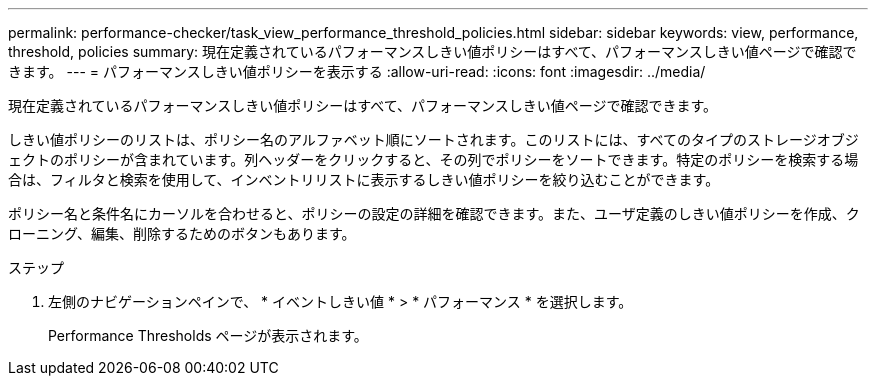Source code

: ---
permalink: performance-checker/task_view_performance_threshold_policies.html 
sidebar: sidebar 
keywords: view, performance, threshold, policies 
summary: 現在定義されているパフォーマンスしきい値ポリシーはすべて、パフォーマンスしきい値ページで確認できます。 
---
= パフォーマンスしきい値ポリシーを表示する
:allow-uri-read: 
:icons: font
:imagesdir: ../media/


[role="lead"]
現在定義されているパフォーマンスしきい値ポリシーはすべて、パフォーマンスしきい値ページで確認できます。

しきい値ポリシーのリストは、ポリシー名のアルファベット順にソートされます。このリストには、すべてのタイプのストレージオブジェクトのポリシーが含まれています。列ヘッダーをクリックすると、その列でポリシーをソートできます。特定のポリシーを検索する場合は、フィルタと検索を使用して、インベントリリストに表示するしきい値ポリシーを絞り込むことができます。

ポリシー名と条件名にカーソルを合わせると、ポリシーの設定の詳細を確認できます。また、ユーザ定義のしきい値ポリシーを作成、クローニング、編集、削除するためのボタンもあります。

.ステップ
. 左側のナビゲーションペインで、 * イベントしきい値 * > * パフォーマンス * を選択します。
+
Performance Thresholds ページが表示されます。


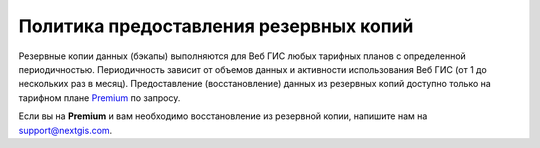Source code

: .. sectionauthor:: Roman Gainullov <roman.gainullov@nextgis.ru>

Политика предоставления резервных копий
=======================================

Резервные копии данных (бэкапы) выполняются для Веб ГИС любых тарифных планов с определенной периодичностью.
Периодичность зависит от объемов данных и активности использования Веб ГИС (от 1 до нескольких раз в месяц).
Предоставление (восстановление) данных из резервных копий доступно только на тарифном плане `Premium <https://nextgis.ru/pricing-base/>`_ по запросу.

Если вы на **Premium** и вам необходимо восстановление из резервной копии, напишите нам на support@nextgis.com.
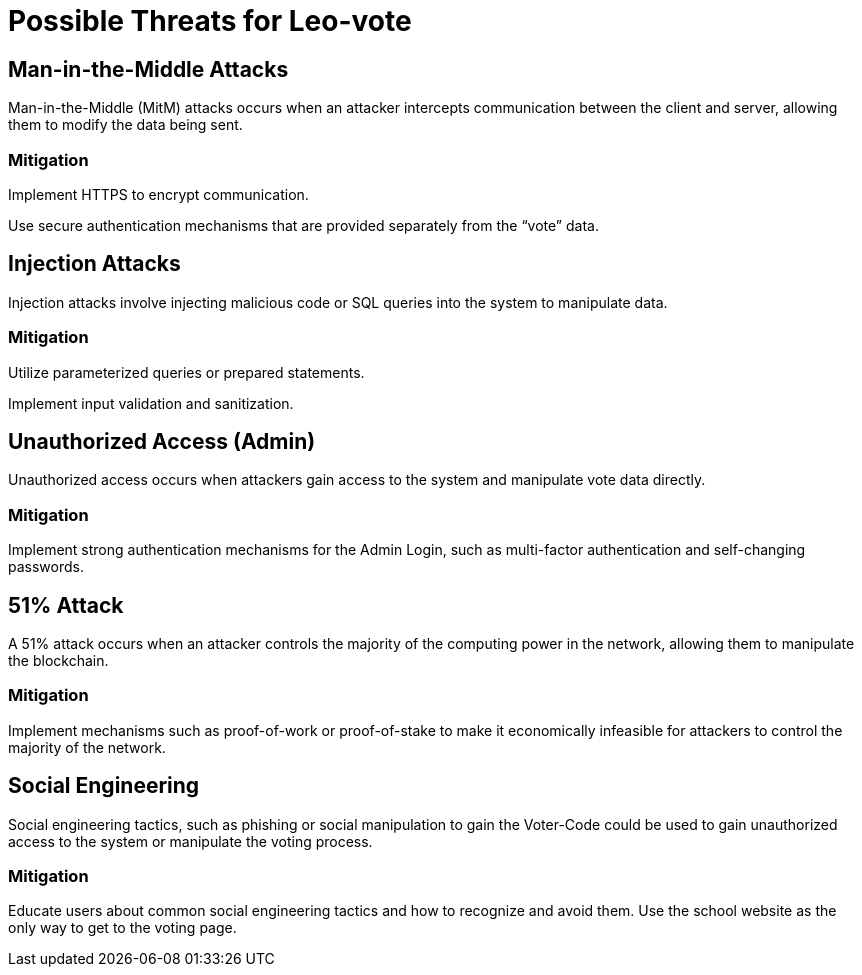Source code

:= Possible Threats for Leo-vote

== Man-in-the-Middle Attacks

Man-in-the-Middle (MitM) attacks occurs when an attacker intercepts communication between the client and server, allowing them to modify the data being sent.

=== Mitigation

Implement HTTPS to encrypt communication.

Use secure authentication mechanisms that are provided separately from the “vote” data.

== Injection Attacks

Injection attacks involve injecting malicious code or SQL queries into the system to manipulate data.

=== Mitigation

Utilize parameterized queries or prepared statements.

Implement input validation and sanitization.

== Unauthorized Access (Admin)

Unauthorized access occurs when attackers gain access to the system and manipulate vote data directly.

=== Mitigation

Implement strong authentication mechanisms for the Admin Login, such as multi-factor authentication and self-changing passwords.

== 51% Attack

A 51% attack occurs when an attacker controls the majority of the computing power in the network, allowing them to manipulate the blockchain.

=== Mitigation

Implement mechanisms such as proof-of-work or proof-of-stake to make it economically infeasible for attackers to control the majority of the network.

== Social Engineering

Social engineering tactics, such as phishing or social manipulation to gain the Voter-Code could be used to gain unauthorized access to the system or manipulate the voting process.

=== Mitigation

Educate users about common social engineering tactics and how to recognize and avoid them. Use the school website as the only way to get to the voting page.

Job: Copy out each line of the material in which the word "queries" turns up.

Written answer:
Injection attacks involve injecting malicious code or SQL queries into the system to manipulate data.
Utilize parameterized queries or prepared statements.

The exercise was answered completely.